Mia Wasikowska’s Helen Hatton falls for Roy Laferty (Henry Mulling – best remembered playing Harry Potter’s spoiled and insolent cousin, Dudley Dursley), who once was scared of spiders. So, he turned to the Lord to escape his fears. Finding faith, Roy started sermonizing about his affliction going as far to show parishioners just how far he had come in conquering his arachnophobia. Let’s just say it doesn’t end well for Roy and Helen.

Years later, Helen’s daughter and Russell’s son would grow up as stepsiblings. Played by Eliza Scanlen and Tom Holland in their adolescent years, their kinship may be the saintliest of all relationships represented. Holland’s Arvin is a watchful protector. As the current interpretation of the friendly, neighborhood Spider-Man, Holland trades the red-and-blue suit gifted to him by Iron Man for a denim one. Jacket and jeans: a denim tuxedo. When he sees his sister Lenora being hounded by three boys teeming with hormones, he reacts swiftly. Taking his licks – getting a shiner that only a cold, raw steak could cure (if he could afford steak) – Arvin recalls his father’s advice in dispensing payback. Being gifted a family heirloom would chart his destiny in becoming a violent avenger.

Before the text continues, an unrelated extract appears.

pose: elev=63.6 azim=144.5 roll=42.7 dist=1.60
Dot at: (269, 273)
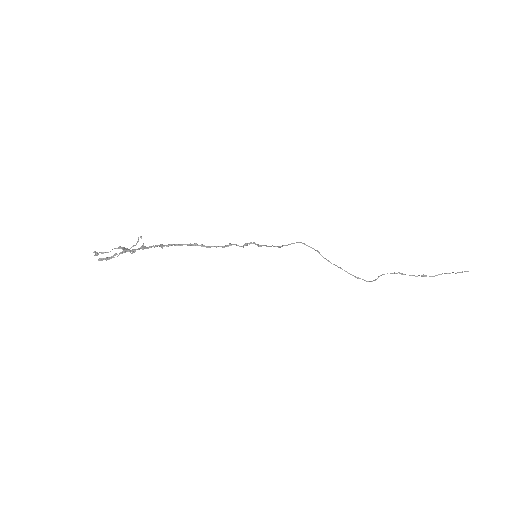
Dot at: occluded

Although its brutal violence, animal cruelty, and treatment of women aren’t for the faint of heart, THE DEVIL ALL THE TIME sustains interest in large part because of the list of actors assembled. The cast is insane. I haven’t even mentioned Sebastian Stan as a crooked sheriff or Robert Pattinson as a wicked preacher. When first introduced, Pattinson’s grey suit is a telltale sign that he can sway towards good or evil.

Along backroads through god-fearing rural lands, lawlessness roams wild. Guiding us is a mysterious narrator, in keeping with the spirit of Pollack’s novel. It turns out, Campos reached out to the novelist himself to narrate. It’s a novel touch in allowing Pollack to lend his voice, articulating words and sentences that flow like an old, rusted water spigot. The result, though, makes for a bumpy ride, adding to a vexed viewing experience.

It didn’t bother me much. Actually, upon seeing THE DEVIL ALL THE TIME, I was more inclined to read the novel to immerse myself further in these deranged characters’ lives and allow Pollack’s prose to penetrate my eyeballs.

Gritty and gothic, THE DEVIL ALL THE TIME is not a pleasing watch. But a talented cast playing deplorables is just enough to spark interest. Just make sure to shower afterward. You’re going to need one.

Grade: B-

THE DEVIL ALL THE TIME is now playing in select theaters. Available to stream on Netflix on September 16.